In conversation with Lucas Shuman, who built and maintains Happenstand, we produced the following data visualizations to consider what days of the week are the most populated by art events. We thought this information might be useful, even valuable, to those individuals at institutions programming and scheduling upcoming events.
Because the Pickpocket Almanack events are flagged in the database, we can separate out one-time events from other events which mark a beginning, the opening night of an exhibition for example. It’s not a perfect separation between the two pools of data, however, because some one-time events appear in rest of the Happenstand database (we don’t know how many) and are never flagged for Pickpocket Almanack. This first set of graphs are just the Pickpocket Almanack one-time events.
Reading these graphs it’s clear that Thursday is the most popular evening for one-time-only events. The sample size, for roughly a year and a half of activity, is about 300 events. These are primarily only the events that are scheduled well in advance of their happening, through websites and institutional calendars etc. This information doesn’t necessarily help one decide to program on Thursday night or not, but it does let one know that there will be some competition on Thursdays. One might also read these graphs as evidence that there’s a larger available audience for these kinds of events on Thursdays, when compared to the already over-programmed Fridays or Saturdays (see below), which are typical “nights-out” for 5-day-work-week Americans.
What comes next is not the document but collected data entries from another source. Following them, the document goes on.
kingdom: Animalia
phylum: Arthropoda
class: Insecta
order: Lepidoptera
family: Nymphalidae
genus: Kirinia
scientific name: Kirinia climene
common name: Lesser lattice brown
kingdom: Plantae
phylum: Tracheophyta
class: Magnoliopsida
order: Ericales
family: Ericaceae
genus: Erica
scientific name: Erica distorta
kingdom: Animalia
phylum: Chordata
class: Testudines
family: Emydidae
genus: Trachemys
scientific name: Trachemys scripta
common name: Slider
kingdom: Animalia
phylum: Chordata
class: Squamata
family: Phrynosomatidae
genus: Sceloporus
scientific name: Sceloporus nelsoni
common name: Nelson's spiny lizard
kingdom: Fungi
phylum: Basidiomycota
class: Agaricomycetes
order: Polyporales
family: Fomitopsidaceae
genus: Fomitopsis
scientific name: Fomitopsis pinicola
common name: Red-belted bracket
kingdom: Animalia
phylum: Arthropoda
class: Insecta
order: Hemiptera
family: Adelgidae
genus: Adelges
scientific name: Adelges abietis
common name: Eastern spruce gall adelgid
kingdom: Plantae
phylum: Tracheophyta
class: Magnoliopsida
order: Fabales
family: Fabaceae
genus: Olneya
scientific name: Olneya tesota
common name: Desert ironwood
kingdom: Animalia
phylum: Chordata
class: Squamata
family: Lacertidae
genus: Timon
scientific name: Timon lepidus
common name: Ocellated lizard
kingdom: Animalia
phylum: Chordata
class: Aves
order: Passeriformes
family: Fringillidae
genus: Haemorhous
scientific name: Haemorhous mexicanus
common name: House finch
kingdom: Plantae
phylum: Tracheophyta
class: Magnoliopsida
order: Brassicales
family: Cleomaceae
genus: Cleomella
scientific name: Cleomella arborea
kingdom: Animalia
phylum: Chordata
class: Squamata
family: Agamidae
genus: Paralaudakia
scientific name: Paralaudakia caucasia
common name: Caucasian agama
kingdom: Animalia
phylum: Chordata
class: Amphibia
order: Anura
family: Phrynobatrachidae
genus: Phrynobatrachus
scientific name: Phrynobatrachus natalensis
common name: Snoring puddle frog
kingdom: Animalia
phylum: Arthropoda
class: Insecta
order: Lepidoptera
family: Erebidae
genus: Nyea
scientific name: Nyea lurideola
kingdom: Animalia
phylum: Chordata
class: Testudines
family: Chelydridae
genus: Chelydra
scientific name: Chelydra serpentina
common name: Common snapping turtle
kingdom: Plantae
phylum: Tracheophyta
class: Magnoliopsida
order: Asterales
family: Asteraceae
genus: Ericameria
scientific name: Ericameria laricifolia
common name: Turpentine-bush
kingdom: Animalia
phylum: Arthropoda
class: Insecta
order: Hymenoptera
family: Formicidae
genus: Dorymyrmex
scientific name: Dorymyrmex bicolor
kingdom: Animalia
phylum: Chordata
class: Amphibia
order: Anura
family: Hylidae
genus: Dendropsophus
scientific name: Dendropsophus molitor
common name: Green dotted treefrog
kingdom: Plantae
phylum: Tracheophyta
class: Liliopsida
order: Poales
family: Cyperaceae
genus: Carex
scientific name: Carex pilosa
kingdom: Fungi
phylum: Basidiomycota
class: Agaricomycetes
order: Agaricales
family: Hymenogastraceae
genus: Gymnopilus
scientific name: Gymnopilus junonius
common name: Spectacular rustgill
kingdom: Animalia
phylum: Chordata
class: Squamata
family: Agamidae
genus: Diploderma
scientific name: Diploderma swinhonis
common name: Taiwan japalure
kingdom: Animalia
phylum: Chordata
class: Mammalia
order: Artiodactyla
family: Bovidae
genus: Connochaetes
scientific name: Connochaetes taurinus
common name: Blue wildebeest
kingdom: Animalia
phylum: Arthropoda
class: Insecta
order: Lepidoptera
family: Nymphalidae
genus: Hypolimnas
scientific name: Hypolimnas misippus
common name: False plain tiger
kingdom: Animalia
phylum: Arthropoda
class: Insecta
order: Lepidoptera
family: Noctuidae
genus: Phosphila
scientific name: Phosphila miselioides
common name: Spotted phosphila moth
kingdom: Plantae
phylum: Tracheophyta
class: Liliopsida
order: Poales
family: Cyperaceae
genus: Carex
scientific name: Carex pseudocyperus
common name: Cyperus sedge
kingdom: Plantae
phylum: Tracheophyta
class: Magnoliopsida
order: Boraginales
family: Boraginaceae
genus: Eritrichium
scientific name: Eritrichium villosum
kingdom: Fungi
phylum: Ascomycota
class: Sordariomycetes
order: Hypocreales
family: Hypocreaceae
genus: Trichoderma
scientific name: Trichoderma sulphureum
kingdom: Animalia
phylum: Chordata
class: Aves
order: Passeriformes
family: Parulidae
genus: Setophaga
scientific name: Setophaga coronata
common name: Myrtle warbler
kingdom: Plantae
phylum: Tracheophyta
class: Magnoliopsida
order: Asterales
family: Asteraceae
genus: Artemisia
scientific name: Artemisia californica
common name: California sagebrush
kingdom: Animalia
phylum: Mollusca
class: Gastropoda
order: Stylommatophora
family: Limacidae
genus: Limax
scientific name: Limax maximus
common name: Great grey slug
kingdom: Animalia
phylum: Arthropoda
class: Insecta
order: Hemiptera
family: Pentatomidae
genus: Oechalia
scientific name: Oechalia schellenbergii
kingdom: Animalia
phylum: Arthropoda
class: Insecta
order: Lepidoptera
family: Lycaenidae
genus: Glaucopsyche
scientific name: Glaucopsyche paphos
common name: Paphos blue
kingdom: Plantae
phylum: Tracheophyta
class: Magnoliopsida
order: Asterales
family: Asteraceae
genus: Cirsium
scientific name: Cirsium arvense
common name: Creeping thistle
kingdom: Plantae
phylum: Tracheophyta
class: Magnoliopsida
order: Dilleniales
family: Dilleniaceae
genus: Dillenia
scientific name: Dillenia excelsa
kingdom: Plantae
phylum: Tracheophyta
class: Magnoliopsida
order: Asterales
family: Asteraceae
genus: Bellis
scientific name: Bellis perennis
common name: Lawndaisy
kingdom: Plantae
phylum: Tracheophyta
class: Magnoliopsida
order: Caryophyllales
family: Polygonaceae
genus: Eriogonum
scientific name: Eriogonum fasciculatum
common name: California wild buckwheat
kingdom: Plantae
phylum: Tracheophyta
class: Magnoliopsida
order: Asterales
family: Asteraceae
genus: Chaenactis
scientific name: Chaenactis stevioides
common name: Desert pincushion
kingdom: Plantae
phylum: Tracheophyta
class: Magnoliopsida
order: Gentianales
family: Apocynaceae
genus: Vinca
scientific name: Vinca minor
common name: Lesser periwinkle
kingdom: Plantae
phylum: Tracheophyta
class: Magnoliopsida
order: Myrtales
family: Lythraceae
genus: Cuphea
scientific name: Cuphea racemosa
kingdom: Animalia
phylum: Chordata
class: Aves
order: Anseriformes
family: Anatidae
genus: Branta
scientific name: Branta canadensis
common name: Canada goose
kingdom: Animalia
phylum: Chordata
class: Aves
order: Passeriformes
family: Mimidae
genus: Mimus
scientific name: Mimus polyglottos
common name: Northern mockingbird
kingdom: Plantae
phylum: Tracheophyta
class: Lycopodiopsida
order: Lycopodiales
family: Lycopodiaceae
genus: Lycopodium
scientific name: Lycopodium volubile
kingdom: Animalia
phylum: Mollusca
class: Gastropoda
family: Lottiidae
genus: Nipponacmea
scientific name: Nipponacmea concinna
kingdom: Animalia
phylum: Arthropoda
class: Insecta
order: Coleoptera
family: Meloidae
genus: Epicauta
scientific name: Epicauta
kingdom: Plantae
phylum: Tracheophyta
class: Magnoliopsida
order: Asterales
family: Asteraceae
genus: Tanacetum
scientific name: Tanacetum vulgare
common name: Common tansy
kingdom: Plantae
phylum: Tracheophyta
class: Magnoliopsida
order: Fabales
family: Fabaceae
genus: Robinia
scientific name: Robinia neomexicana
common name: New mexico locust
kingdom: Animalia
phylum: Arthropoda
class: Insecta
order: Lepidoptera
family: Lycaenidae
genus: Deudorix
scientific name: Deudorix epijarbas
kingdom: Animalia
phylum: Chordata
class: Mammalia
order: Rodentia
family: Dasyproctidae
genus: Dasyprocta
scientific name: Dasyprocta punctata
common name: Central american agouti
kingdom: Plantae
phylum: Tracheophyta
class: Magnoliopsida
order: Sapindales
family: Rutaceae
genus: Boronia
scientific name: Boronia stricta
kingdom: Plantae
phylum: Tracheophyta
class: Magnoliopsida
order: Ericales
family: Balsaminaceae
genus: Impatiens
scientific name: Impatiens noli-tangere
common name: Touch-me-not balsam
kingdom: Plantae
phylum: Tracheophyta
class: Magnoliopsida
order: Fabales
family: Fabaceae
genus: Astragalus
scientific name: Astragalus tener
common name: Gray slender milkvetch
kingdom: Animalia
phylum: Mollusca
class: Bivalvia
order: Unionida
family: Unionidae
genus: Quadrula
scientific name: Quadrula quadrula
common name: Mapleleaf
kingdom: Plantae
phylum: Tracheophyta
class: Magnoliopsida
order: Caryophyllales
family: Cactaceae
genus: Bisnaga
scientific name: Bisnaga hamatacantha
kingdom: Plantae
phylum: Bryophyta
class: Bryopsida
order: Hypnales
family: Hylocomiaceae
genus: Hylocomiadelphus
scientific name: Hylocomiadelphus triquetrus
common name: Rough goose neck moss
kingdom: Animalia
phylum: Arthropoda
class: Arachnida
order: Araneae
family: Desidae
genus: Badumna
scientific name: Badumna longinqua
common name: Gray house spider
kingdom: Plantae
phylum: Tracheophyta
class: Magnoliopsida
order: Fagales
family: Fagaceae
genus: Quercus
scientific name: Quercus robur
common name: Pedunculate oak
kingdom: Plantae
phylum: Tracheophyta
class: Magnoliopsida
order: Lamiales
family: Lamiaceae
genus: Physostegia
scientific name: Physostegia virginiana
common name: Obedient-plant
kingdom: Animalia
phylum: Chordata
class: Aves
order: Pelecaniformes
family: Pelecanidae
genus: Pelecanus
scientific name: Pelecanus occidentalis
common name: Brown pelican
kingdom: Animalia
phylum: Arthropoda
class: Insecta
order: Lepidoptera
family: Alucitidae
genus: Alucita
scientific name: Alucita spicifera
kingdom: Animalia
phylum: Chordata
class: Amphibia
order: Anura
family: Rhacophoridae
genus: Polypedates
Because Happenstand has steadily gained popularity over time, comparing the overall database between years is tricky. For example, looking at all the entries for each year shows a steady increase from 2008 (990 events) to 2009 (1461 events) to 2010 (1940 events). One might read this increase as a growth of arts activity in the Bay Area, but it’s more likely the increased use and visibility of Happenstand itself (which appeared on the web in January 2008). It’s startling to acknowledge that Happenstand has just a percentage, however large, of the overall events in the Bay Area. If we assume that the most recent number is the most accurate, we might say there are approximately 2,000 events a year, which means there are approximately 5.5 events every day of the year, or about 38 a week. Realizing that this activity isn’t evenly distributed throughout the year, we were also curious about the most active months, shown in the last graph below.
For exhibition openings, the weekly layout is much as we had expected: most of the activity falls on Fridays and Saturdays, with Thursdays a close third. Looking to the monthly chart, It seems the primary seasons for visual culture in the Bay Area are spring — February, March, April, May — and fall — September, October, November. January, August, and December are the least programmed months (in almost equal measure), and we might therefore suppose that it’s a result of, or in response to, a smaller audience. The summer months of June and July, which are considered dead-time in much of the art world, are quite active in the Bay Area. Looking from year to year, it appears these trends are quite consistent, almost stable. I was curious about the busiest day of the year, and it turns out that November 5th was the busiest day in 2010 and 2009, with 23 and 20 events respectively. This date falls right at the end of the October, the most programmed month by far in the Bay Area.